## Your objective
Without copying any picture, return all lines below exactly.

[Opening Input section]

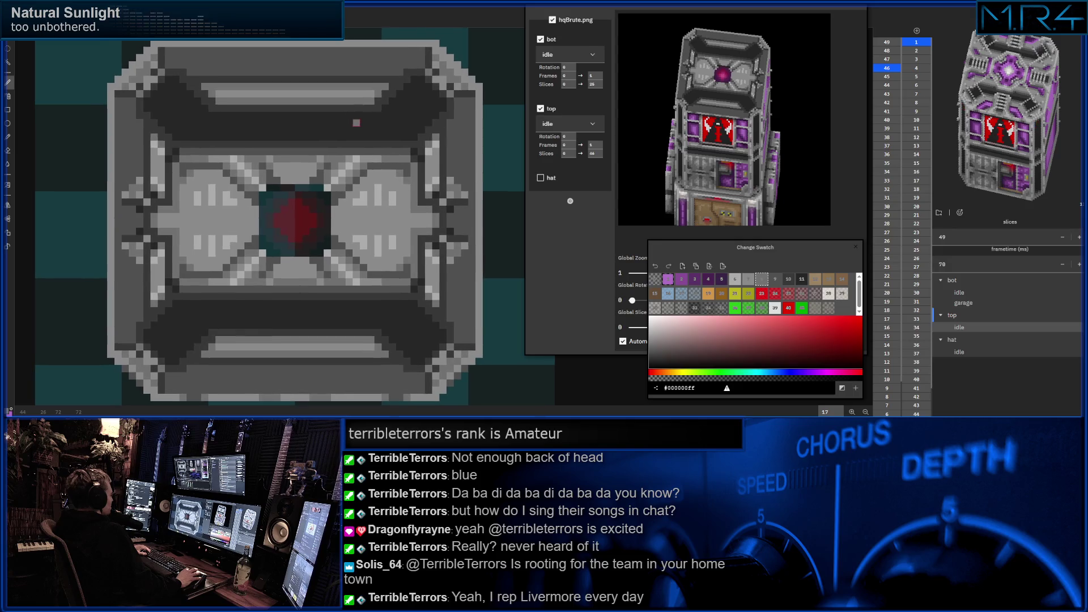
pyautogui.scroll(-1, 349, 123)
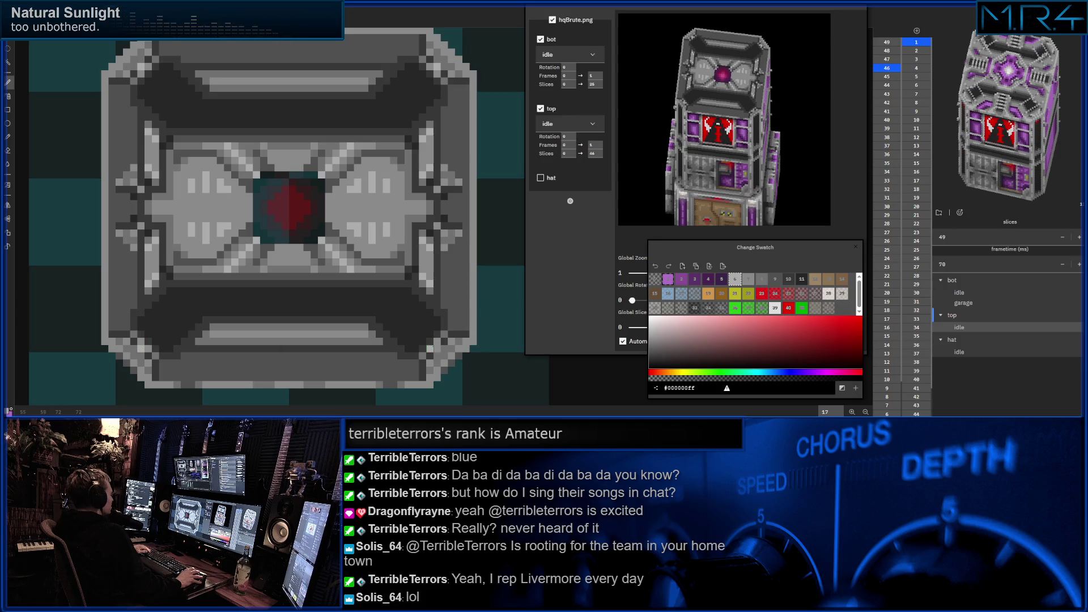
pyautogui.moveTo(249, 218); pyautogui.dragTo(275, 233)
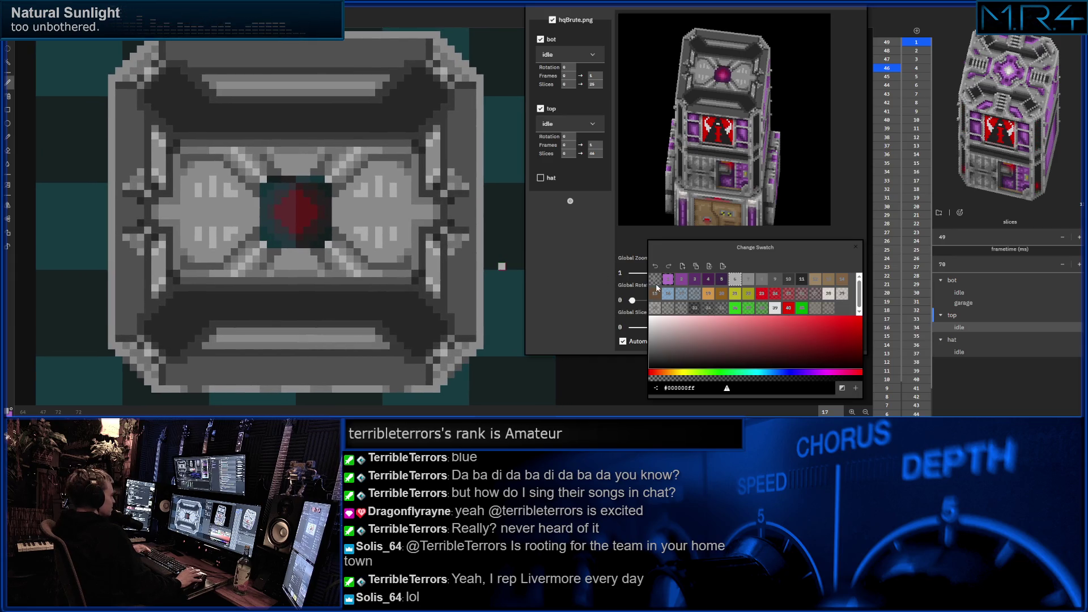
pyautogui.click(799, 280)
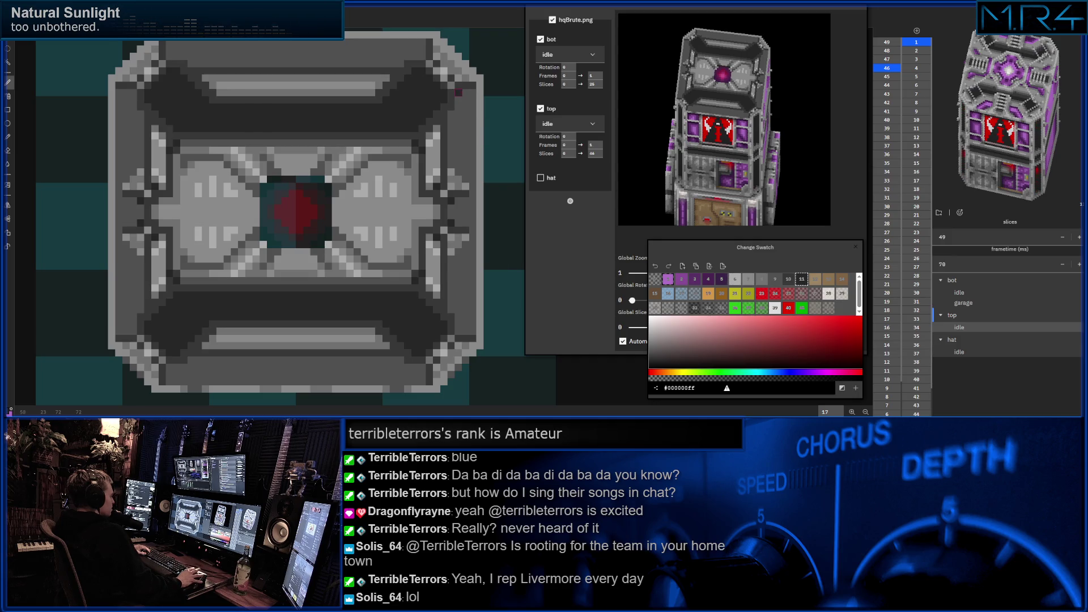
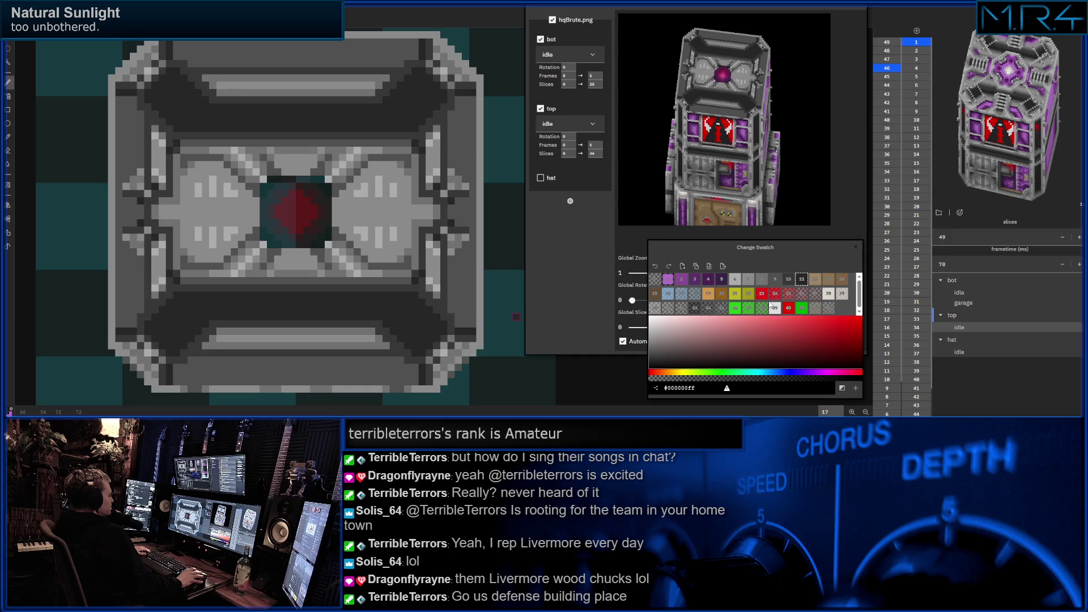
# - Trial a magenta trim line down the slice's right edge, then undo it
pyautogui.press('bracketleft')
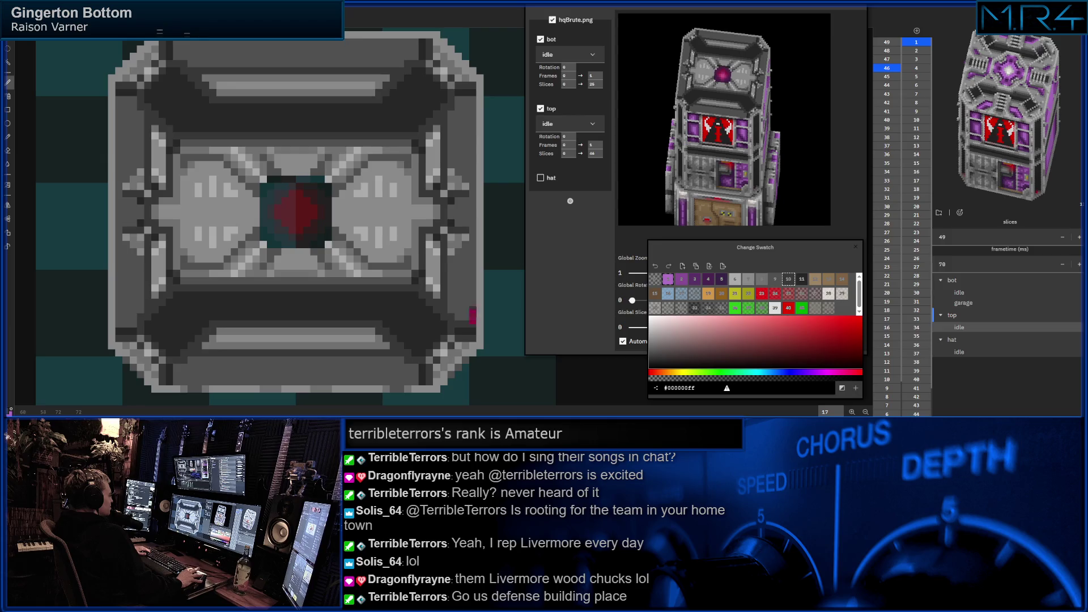
pyautogui.moveTo(473, 324); pyautogui.dragTo(473, 98)
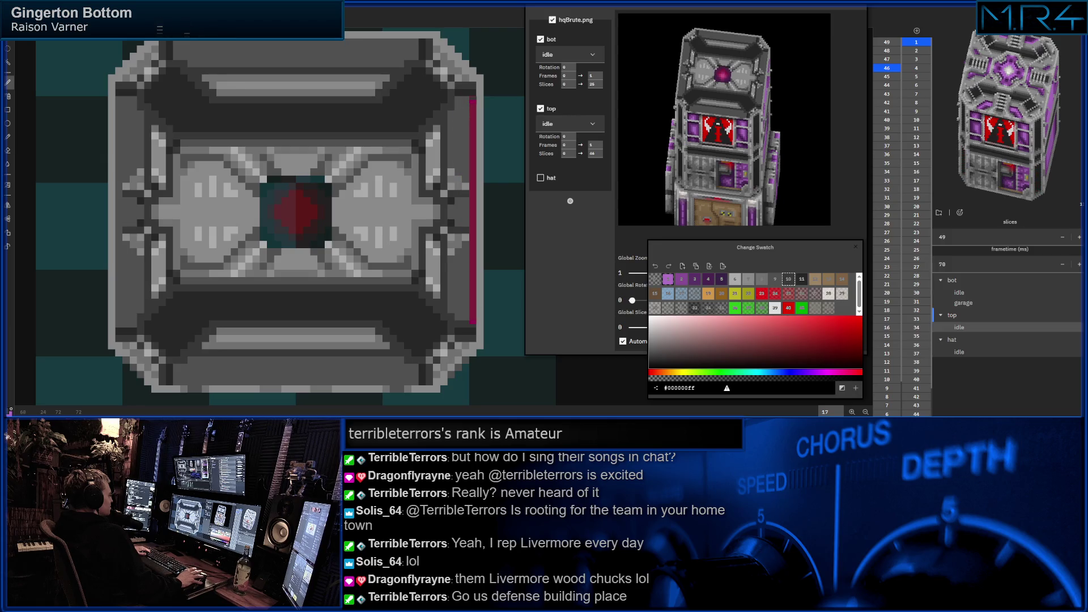
pyautogui.press('ctrl+z')
# - Paint a magenta trim line along the slice's bottom edge instead
pyautogui.moveTo(464, 115); pyautogui.dragTo(493, 110)
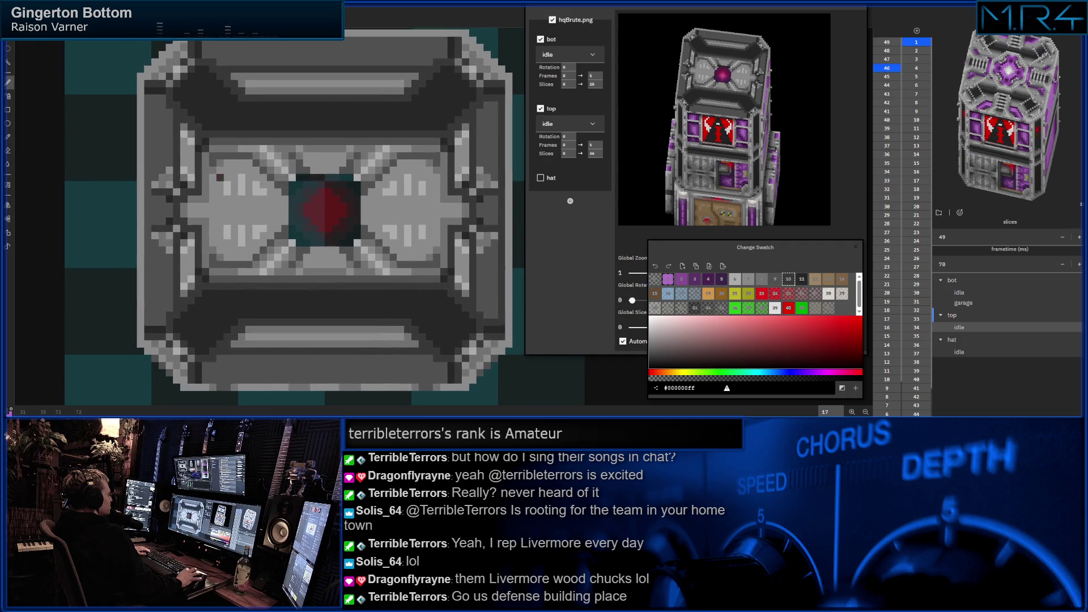
pyautogui.scroll(-1, 466, 353)
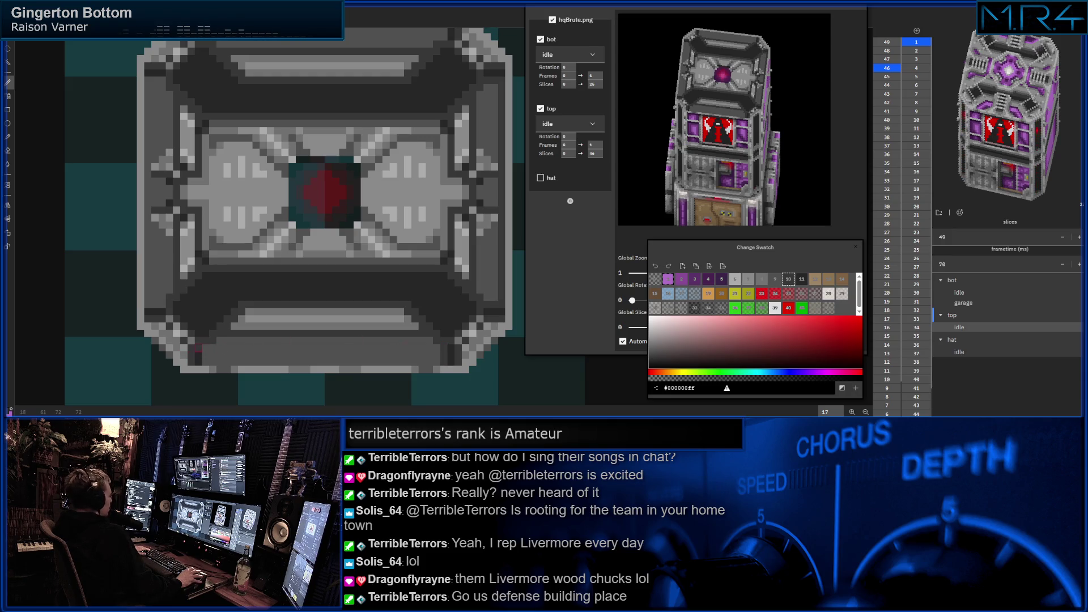
pyautogui.moveTo(207, 361); pyautogui.dragTo(432, 361)
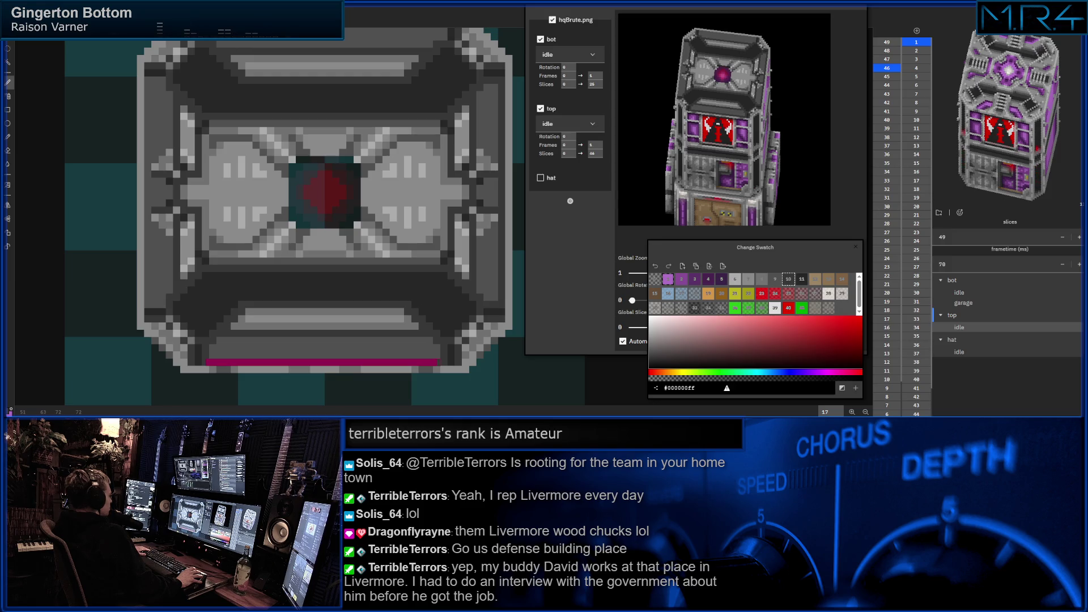
# - Undo the bottom-edge magenta line, leaving the slice edges plain grey
pyautogui.press('ctrl+z')
pyautogui.moveTo(227, 246); pyautogui.dragTo(235, 256)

[Closing Input section]

## Output for this exercise
pyautogui.scroll(-1, 349, 123)
pyautogui.moveTo(249, 218); pyautogui.dragTo(275, 233)
pyautogui.click(799, 280)
# - Trial a magenta trim line down the slice's right edge, then undo it
pyautogui.press('bracketleft')
pyautogui.moveTo(473, 324); pyautogui.dragTo(473, 98)
pyautogui.press('ctrl+z')
# - Paint a magenta trim line along the slice's bottom edge instead
pyautogui.moveTo(464, 115); pyautogui.dragTo(493, 110)
pyautogui.scroll(-1, 466, 353)
pyautogui.moveTo(207, 361); pyautogui.dragTo(432, 361)
# - Undo the bottom-edge magenta line, leaving the slice edges plain grey
pyautogui.press('ctrl+z')
pyautogui.moveTo(227, 246); pyautogui.dragTo(235, 256)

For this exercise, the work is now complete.